Volume 4, Issue 10 (November 2007)
A Study of the Structure and Chemistry in Zircaloy-2 and the Resulting Oxide After High Temperature Corrosion
A plate of Zircaloy-2 received in the β-quenched condition was heat treated to vary systematically the size of the second phase particles (SPPs) and the content of alloying elements retained in solid solution. Scanning electron microscopy and thermoelectric power measurements were used to quantify these microstructural parameters. Specimens were exposed for different periods of time in autoclaves at 415°C and at 500°C in steam, and corrosion was assessed according to the gain in weight.

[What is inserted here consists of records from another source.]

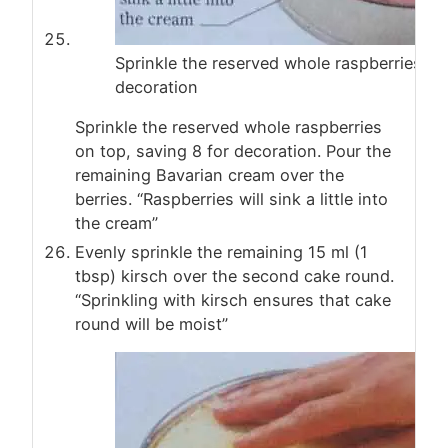
Sprinkle the reserved whole raspberries on
decoration
Sprinkle the reserved whole raspberries
on top, saving 8 for decoration. Pour the
remaining Bavarian cream over the
berries. “Raspberries will sink a little into
the cream”
Evenly sprinkle the remaining 15 ml (1
tbsp) kirsch over the second cake round.
“Sprinkling with kirsch ensures that cake
round will be moist”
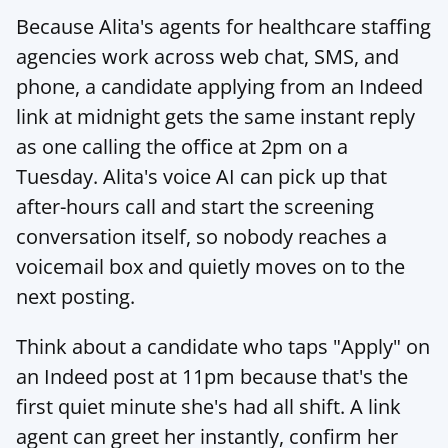
Because 
Alita's agents for healthcare staffing 
agencies
 work across web chat, SMS, and 
phone, a candidate applying from an Indeed 
link at midnight gets the same instant reply 
as one calling the office at 2pm on a 
Tuesday. 
Alita's voice AI
 can pick up that 
after-hours call and start the screening 
conversation itself, so nobody reaches a 
voicemail box and quietly moves on to the 
next posting.
Think about a candidate who taps "Apply" on 
an Indeed post at 11pm because that's the 
first quiet minute she's had all shift. A link 
agent can greet her instantly, confirm her 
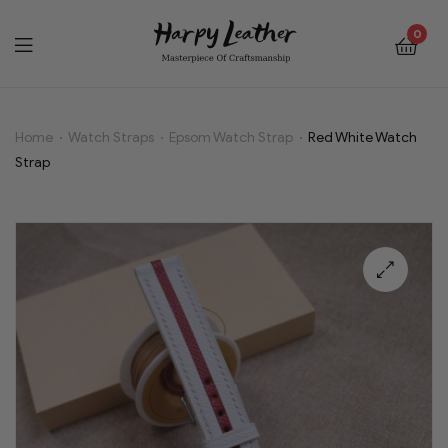
0
Home
Watch Straps
Epsom Watch Strap
Red White Watch
Red
Strap
White
Watch
Strap
🔍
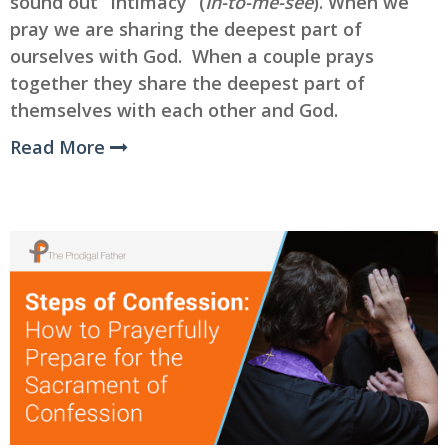
sound out “Intimacy” (
In-to-me-see
). When we
pray we are sharing the deepest part of
ourselves with God. When a couple prays
together they share the deepest part of
themselves with each other and God.
Read More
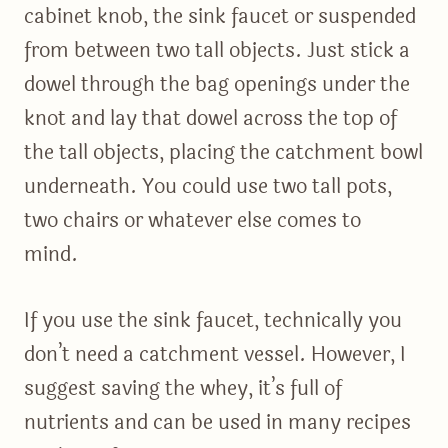
cabinet knob, the sink faucet or suspended
from between two tall objects. Just stick a
dowel through the bag openings under the
knot and lay that dowel across the top of
the tall objects, placing the catchment bowl
underneath. You could use two tall pots,
two chairs or whatever else comes to
mind.
If you use the sink faucet, technically you
don’t need a catchment vessel. However, I
suggest saving the whey, it’s full of
nutrients and can be used in many recipes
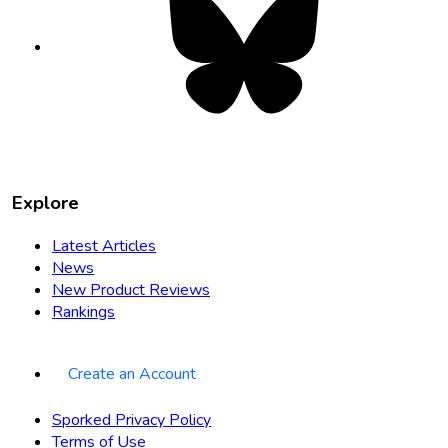
opens
in
new
tab
Explore
Latest Articles
News
New Product Reviews
Rankings
Create an Account
Sporked Privacy Policy
Terms of Use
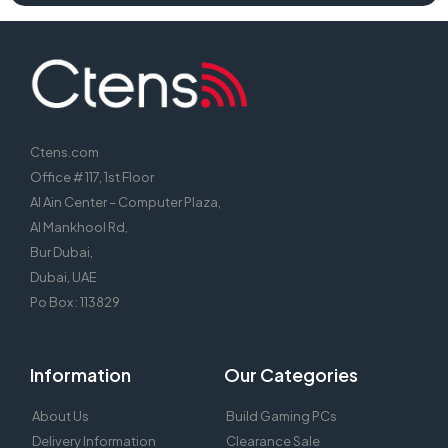
Ctens.com
Office # 117, 1st Floor
Al Ain Center – Computer Plaza,
Al Mankhool Rd,
Bur Dubai,
Dubai, UAE
Po Box : 113829
Information
Our Categories
About Us
Build Gaming PCs
Delivery Information
Clearance Sale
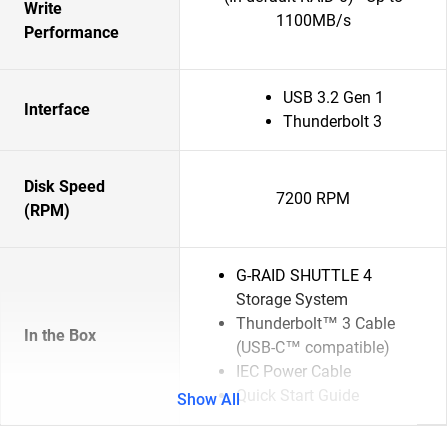
Write
1100MB/s
Performance
USB 3.2 Gen 1
Interface
Thunderbolt 3
Disk Speed
7200 RPM
(RPM)
G-RAID SHUTTLE 4
Storage System
Thunderbolt™ 3 Cable
In the Box
(USB-C™ compatible)
IEC Power Cable
Quick Start Guide
Show All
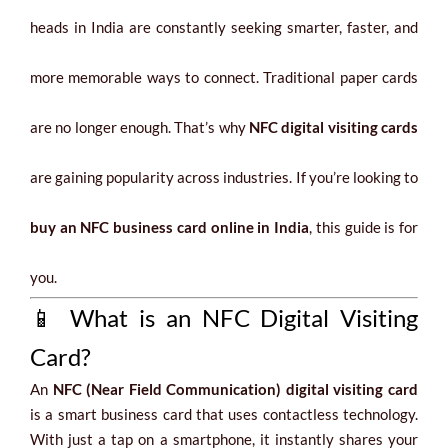
heads in India are constantly seeking smarter, faster, and
more memorable ways to connect. Traditional paper cards
are no longer enough. That’s why
NFC digital visiting cards
are gaining popularity across industries. If you’re looking to
buy an NFC business card online in India
, this guide is for
you.
📱 What is an NFC Digital Visiting
Card?
An
NFC (Near Field Communication) digital visiting card
is a smart business card that uses contactless technology.
With just a tap on a smartphone, it instantly shares your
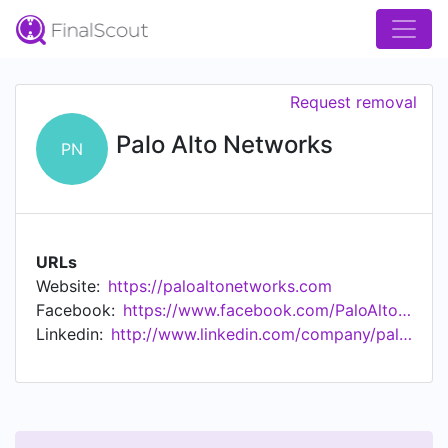
Request removal
Palo Alto Networks
PN
URLs
Website:
https://paloaltonetworks.com
Facebook:
https://www.facebook.com/PaloAltoNetworks/
Linkedin:
http://www.linkedin.com/company/palo-alto-networks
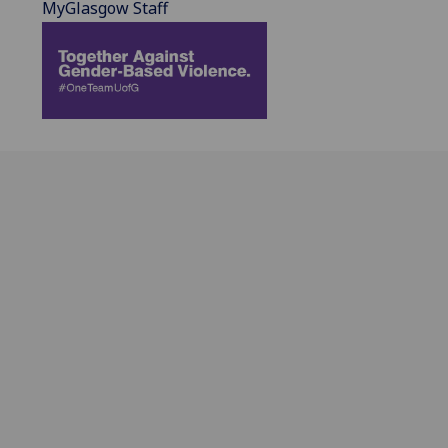
MyGlasgow Staff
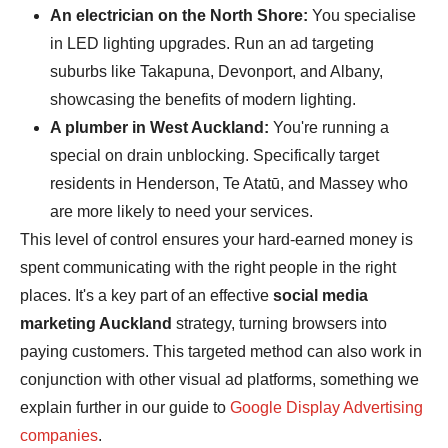
An electrician on the North Shore:
You specialise
in LED lighting upgrades. Run an ad targeting
suburbs like Takapuna, Devonport, and Albany,
showcasing the benefits of modern lighting.
A plumber in West Auckland:
You're running a
special on drain unblocking. Specifically target
residents in Henderson, Te Atatū, and Massey who
are more likely to need your services.
This level of control ensures your hard-earned money is
spent communicating with the right people in the right
places. It's a key part of an effective
social media
marketing Auckland
strategy, turning browsers into
paying customers. This targeted method can also work in
conjunction with other visual ad platforms, something we
explain further in our guide to
Google Display Advertising
companies
.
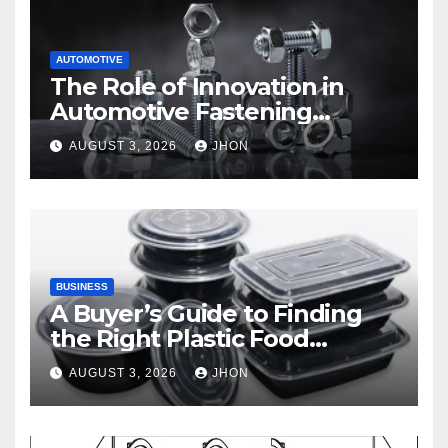
AUTOMOTIVE
The Role of Innovation in
Automotive Fastening
Solutions
AUGUST 3, 2026
JHON
BUSINESS
A Buyer’s Guide to Finding
the Right Plastic Food
Container Supplier
AUGUST 3, 2026
JHON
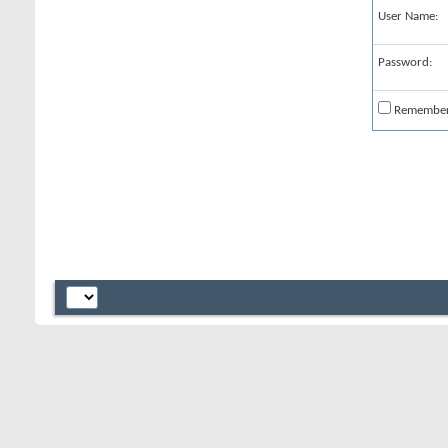
User Name:
Password:
Remembe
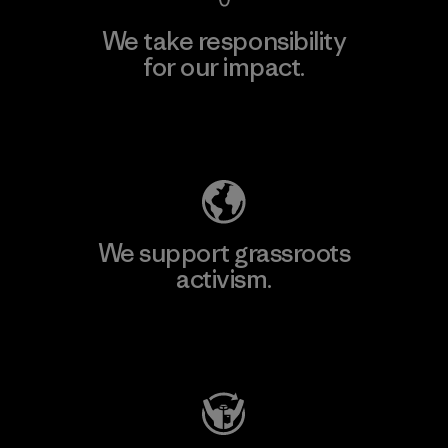
We take responsibility
for our impact.
Explore Our Footprint
We support grassroots
activism.
Visit Patagonia Action Works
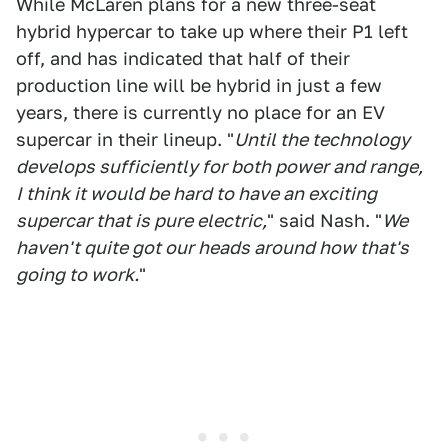
While McLaren plans for a new three-seat
hybrid hypercar to take up where their P1 left
off, and has indicated that half of their
production line will be hybrid in just a few
years, there is currently no place for an EV
supercar in their lineup. "
Until the technology
develops sufficiently for both power and range,
I think it would be hard to have an exciting
supercar that is pure electric,
" said Nash. "
We
haven't quite got our heads around how that's
going to work.
"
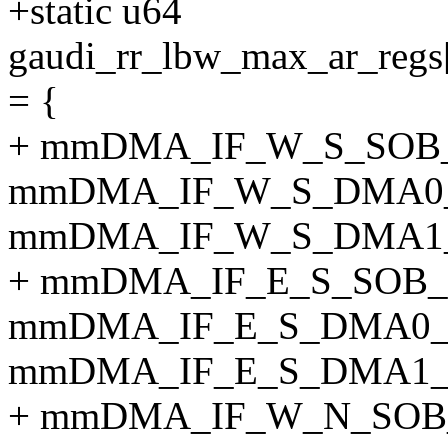
+static u64
gaudi_rr_lbw_max_ar_
= {
+ mmDMA_IF_W_S_SOB
mmDMA_IF_W_S_DMA0
mmDMA_IF_W_S_DMA1
+ mmDMA_IF_E_S_SOB
mmDMA_IF_E_S_DMA0_
mmDMA_IF_E_S_DMA1_
+ mmDMA_IF_W_N_SOB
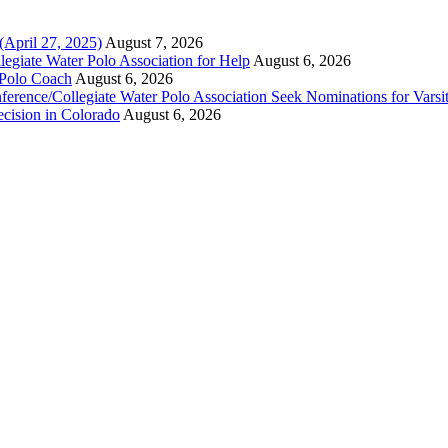
(April 27, 2025)
August 7, 2026
legiate Water Polo Association for Help
August 6, 2026
 Polo Coach
August 6, 2026
erence/Collegiate Water Polo Association Seek Nominations for Varsi
ecision in Colorado
August 6, 2026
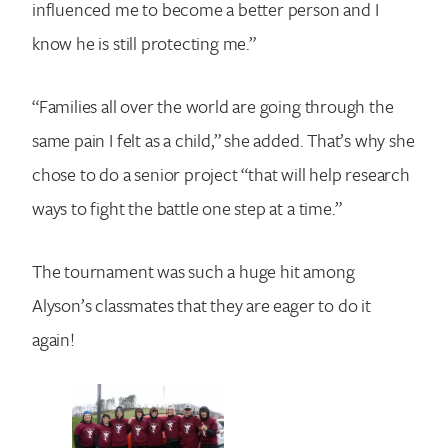
influenced me to become a better person and I
know he is still protecting me.”
“Families all over the world are going through the
same pain I felt as a child,” she added. That’s why she
chose to do a senior project “that will help research
ways to fight the battle one step at a time.”
The tournament was such a huge hit among
Alyson’s classmates that they are eager to do it
again!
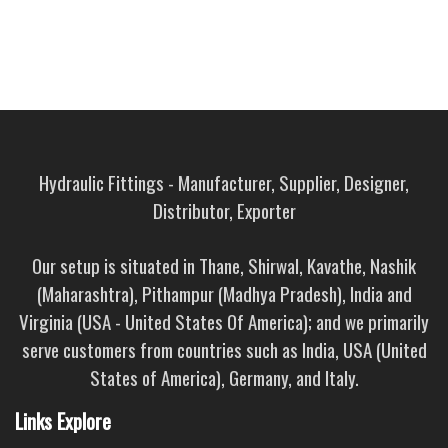
Hydraulic Fittings - Manufacturer, Supplier, Designer,
Distributor, Exporter
Our setup is situated in Thane, Shirwal, Kavathe, Nashik
(Maharashtra), Pithampur (Madhya Pradesh), India and
Virginia (USA - United States Of America); and we primarily
serve customers from countries such as India, USA (United
States of America), Germany, and Italy.
Links Explore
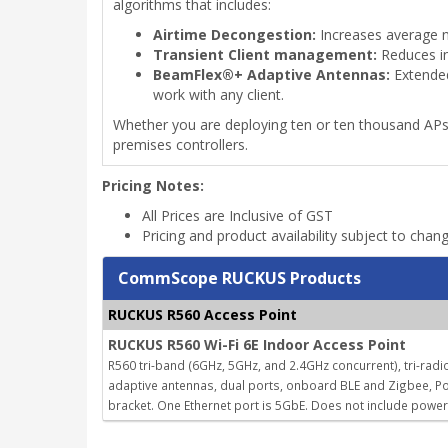
algorithms that includes:
Airtime Decongestion:
Increases average n
Transient Client management:
Reduces in
BeamFlex®+ Adaptive Antennas:
Extended
work with any client.
Whether you are deploying ten or ten thousand AP
premises controllers.
Pricing Notes:
All Prices are Inclusive of GST
Pricing and product availability subject to chan
CommScope RUCKUS Products
RUCKUS R560 Access Point
RUCKUS R560 Wi-Fi 6E Indoor Access Point
R560 tri-band (6GHz, 5GHz, and 2.4GHz concurrent), tri-radio
adaptive antennas, dual ports, onboard BLE and Zigbee, Po
bracket. One Ethernet port is 5GbE. Does not include powe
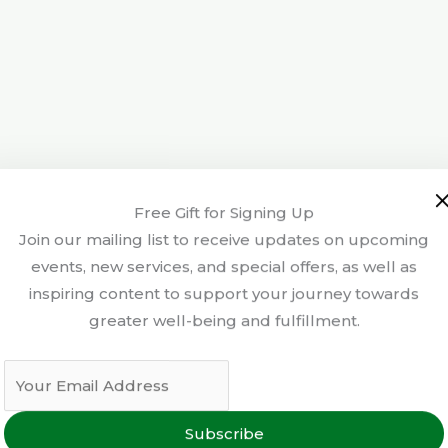
Free Gift for Signing Up
Join our mailing list to receive updates on upcoming
events, new services, and special offers, as well as
inspiring content to support your journey towards
greater well-being and fulfillment.
Subscribe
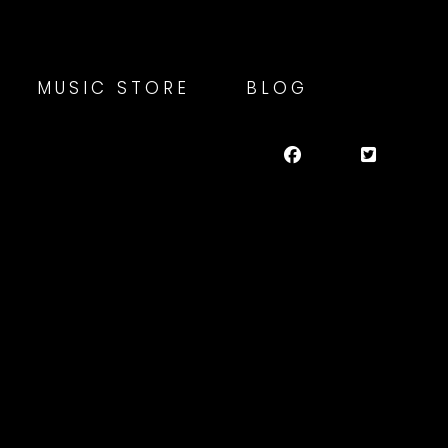
MUSIC STORE
BLOG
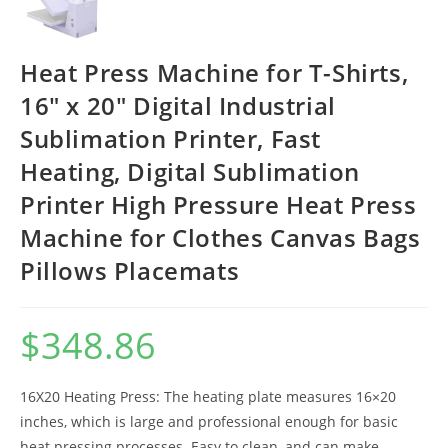
Heat Press Machine for T-Shirts,
16″ x 20″ Digital Industrial
Sublimation Printer, Fast
Heating, Digital Sublimation
Printer High Pressure Heat Press
Machine for Clothes Canvas Bags
Pillows Placemats
$
348.86
16X20 Heating Press: The heating plate measures 16×20
inches, which is large and professional enough for basic
heat pressing processes. Easy to clean, and can make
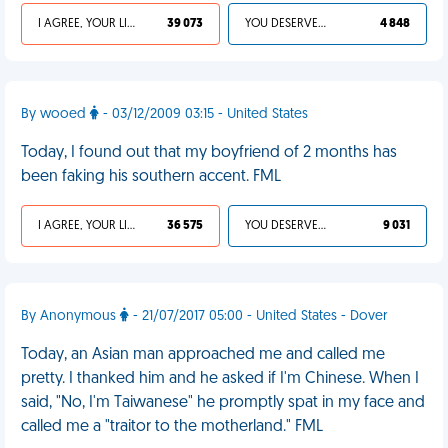
I AGREE, YOUR LIFE SUCKS
39 073
YOU DESERVED IT
4 848
By wooed
- 03/12/2009 03:15 - United States
Today, I found out that my boyfriend of 2 months has
been faking his southern accent. FML
I AGREE, YOUR LIFE SUCKS
36 575
YOU DESERVED IT
9 031
By Anonymous
- 21/07/2017 05:00 - United States - Dover
Today, an Asian man approached me and called me
pretty. I thanked him and he asked if I'm Chinese. When I
said, "No, I'm Taiwanese" he promptly spat in my face and
called me a "traitor to the motherland." FML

Effects of the microstructure were not great but it was observed that materials having larger SPPs were somewhat more resistant to oxidation in the 415°C tests whereas those with smaller SPPs performed better at 500°C. Influences on corrosion rates that could be attributed to alloy elements in solid solution were small or perhaps nonexistent. The chemistry of oxide layers formed at 500°C has been examined by etching away the zirconium metal and then depth-profiling using sputtered neutral mass spectroscopy. There was some difference in surface topography between the materials with smaller and larger SPPs. The compositional profiles showed that the oxide was substantially under-stoichiometric below the surface in all cases, with O/Zr ratios reaching unity or even less, and extending to depths between 150 nm and 400 nm from the metal oxide interface. These results are discussed in terms of their implication for existence of a diffusional barrier layer and for the stress states that can be expected within the oxide.